- **Instructions for the task**: Copy out the listing below with every "Person at" switched to "Figure at" and everything else unchanged. Leave the pictures out.

- **Material supplied**:
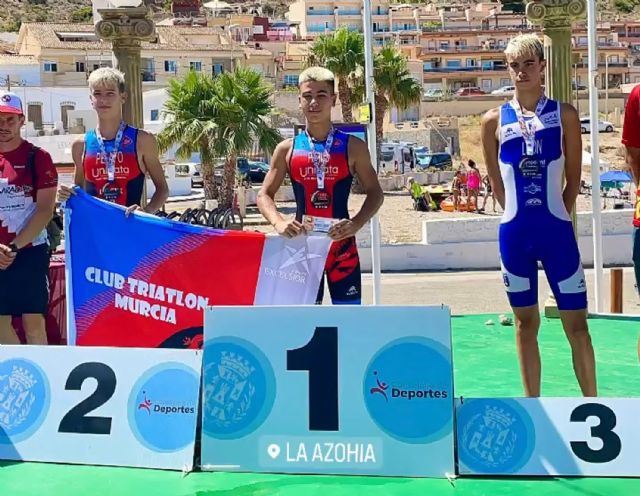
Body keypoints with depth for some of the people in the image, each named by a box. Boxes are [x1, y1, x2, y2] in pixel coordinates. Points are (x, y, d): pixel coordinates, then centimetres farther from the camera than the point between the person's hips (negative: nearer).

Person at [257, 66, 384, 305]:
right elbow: (264, 195, 7)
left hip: (342, 245, -1)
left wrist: (356, 224, -13)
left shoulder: (353, 147, 0)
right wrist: (279, 223, -13)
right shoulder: (287, 150, 3)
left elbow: (375, 193, 4)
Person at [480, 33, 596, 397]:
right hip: (514, 232, 1)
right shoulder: (495, 120, 3)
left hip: (557, 229, -1)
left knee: (576, 322, 1)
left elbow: (574, 178, 4)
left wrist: (556, 217, 2)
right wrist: (521, 214, 5)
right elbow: (497, 183, 10)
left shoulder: (564, 114, 1)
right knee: (526, 321, 10)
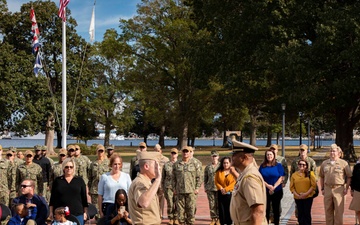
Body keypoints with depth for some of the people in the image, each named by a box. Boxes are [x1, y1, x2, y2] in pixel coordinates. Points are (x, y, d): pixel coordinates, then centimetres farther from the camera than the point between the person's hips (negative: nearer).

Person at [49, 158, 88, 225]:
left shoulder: (80, 180, 7)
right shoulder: (57, 180, 8)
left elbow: (84, 197, 8)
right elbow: (52, 197, 10)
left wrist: (85, 212, 4)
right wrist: (51, 212, 5)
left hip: (77, 214, 0)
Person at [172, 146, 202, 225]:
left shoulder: (195, 164, 4)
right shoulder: (177, 164, 9)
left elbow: (199, 177, 4)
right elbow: (174, 178, 13)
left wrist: (197, 188, -3)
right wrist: (174, 188, 6)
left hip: (191, 191, -2)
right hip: (180, 191, 2)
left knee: (191, 210, -1)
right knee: (180, 209, 4)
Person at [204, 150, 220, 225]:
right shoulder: (208, 167, 9)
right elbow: (205, 178, 12)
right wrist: (205, 188, 7)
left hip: (219, 188, -2)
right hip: (210, 188, 2)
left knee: (219, 204, 1)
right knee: (212, 204, 4)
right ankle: (213, 219, 11)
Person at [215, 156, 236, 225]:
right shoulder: (219, 172, 8)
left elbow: (234, 182, -10)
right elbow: (216, 181, 5)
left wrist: (226, 189, -16)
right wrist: (221, 188, -12)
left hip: (230, 194, -3)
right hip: (221, 194, 3)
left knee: (229, 210, -3)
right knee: (221, 210, 5)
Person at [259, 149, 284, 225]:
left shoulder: (278, 165, 1)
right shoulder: (262, 166, 5)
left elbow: (281, 178, -5)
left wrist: (274, 187, -16)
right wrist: (268, 186, -15)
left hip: (277, 191, -1)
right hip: (265, 191, 1)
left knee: (276, 209, 6)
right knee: (266, 209, 2)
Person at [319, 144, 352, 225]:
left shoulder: (343, 163, -1)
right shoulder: (324, 163, 10)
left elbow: (349, 176, 1)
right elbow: (321, 177, 15)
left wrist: (346, 188, -5)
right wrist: (322, 188, 9)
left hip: (339, 189, -3)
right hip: (327, 189, 3)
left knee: (339, 211, -1)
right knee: (328, 210, 8)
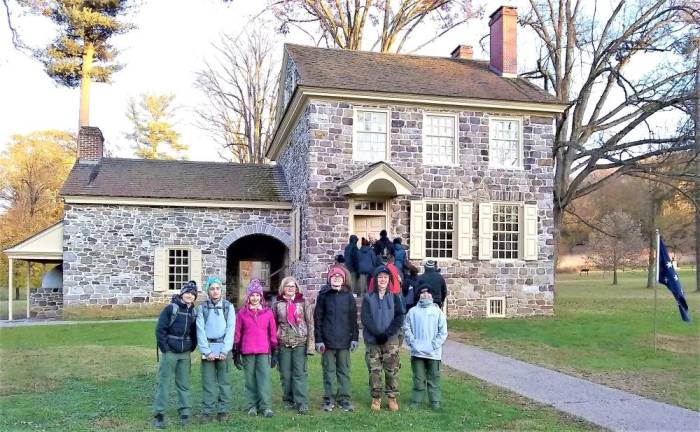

- **Answer space**:
Body keypoints with depth for some of the people in the image, each named by a box. Boxes are [x1, y1, x2, y2] in pixel coordinates. Points are (x, y, d): pixel coordinates, then centimetres farther from the camera than the point between the person's hips (negative: nearer).

Figure at [257, 66, 384, 305]:
right elbow: (264, 195, 7)
left hip: (342, 245, -1)
left wrist: (356, 224, -13)
left shoulder: (353, 147, 0)
right wrist: (279, 223, -13)
right shoulder: (287, 150, 3)
left elbow: (375, 193, 4)
Figure at [480, 33, 596, 397]:
right hip: (514, 232, 1)
right shoulder: (495, 120, 3)
left hip: (557, 229, -1)
left knee: (576, 322, 1)
left elbow: (574, 178, 4)
left wrist: (556, 217, 2)
right wrist: (521, 214, 5)
right elbow: (497, 183, 10)
left shoulder: (564, 114, 1)
right knee: (526, 321, 10)
Body keypoints with depth for some of the people in the image, each named by a box. Boxes are [x1, y1, x2, y2] in pixel coordinates. Points are (x, y, d): pixel coordinates, then centimetres farther from the camera than the point between the person's hips (negative: nearer).

Figure at [49, 158, 88, 225]:
left shoulder: (80, 180, 7)
right shoulder: (57, 180, 8)
left elbow: (84, 197, 8)
right elbow: (52, 197, 10)
left wrist: (85, 212, 4)
right wrist: (51, 212, 5)
left hip: (77, 214, 0)
Figure at [172, 146, 202, 225]:
left shoulder: (195, 164, 4)
right shoulder: (177, 164, 9)
left elbow: (199, 177, 4)
right elbow: (174, 178, 13)
left wrist: (197, 188, -3)
right wrist: (174, 188, 6)
left hip: (191, 191, -2)
right hip: (180, 191, 2)
left knee: (191, 210, -1)
right knee: (180, 209, 4)
Figure at [204, 150, 220, 225]:
right shoulder: (208, 167, 9)
right elbow: (205, 178, 12)
right wrist: (205, 188, 7)
left hip: (219, 188, -2)
right hip: (210, 188, 2)
left knee: (219, 204, 1)
right knee: (212, 204, 4)
right ankle: (213, 219, 11)
Figure at [215, 156, 236, 225]:
right shoulder: (219, 172, 8)
left elbow: (234, 182, -10)
right elbow: (216, 181, 5)
left wrist: (226, 189, -16)
right wrist: (221, 188, -12)
left hip: (230, 194, -3)
right hip: (221, 194, 3)
left knee: (229, 210, -3)
right knee: (221, 210, 5)
Figure at [259, 149, 284, 225]:
left shoulder: (278, 165, 1)
right shoulder: (262, 166, 5)
left elbow: (281, 178, -5)
left wrist: (274, 187, -16)
right wrist: (268, 186, -15)
left hip: (277, 191, -1)
right hip: (265, 191, 1)
left knee: (276, 209, 6)
right knee: (266, 209, 2)
Figure at [319, 144, 352, 225]:
left shoulder: (343, 163, -1)
right shoulder: (324, 163, 10)
left elbow: (349, 176, 1)
right elbow: (321, 177, 15)
left wrist: (346, 188, -5)
right wrist: (322, 188, 9)
left hip: (339, 189, -3)
right hip: (327, 189, 3)
left knee: (339, 211, -1)
right knee: (328, 210, 8)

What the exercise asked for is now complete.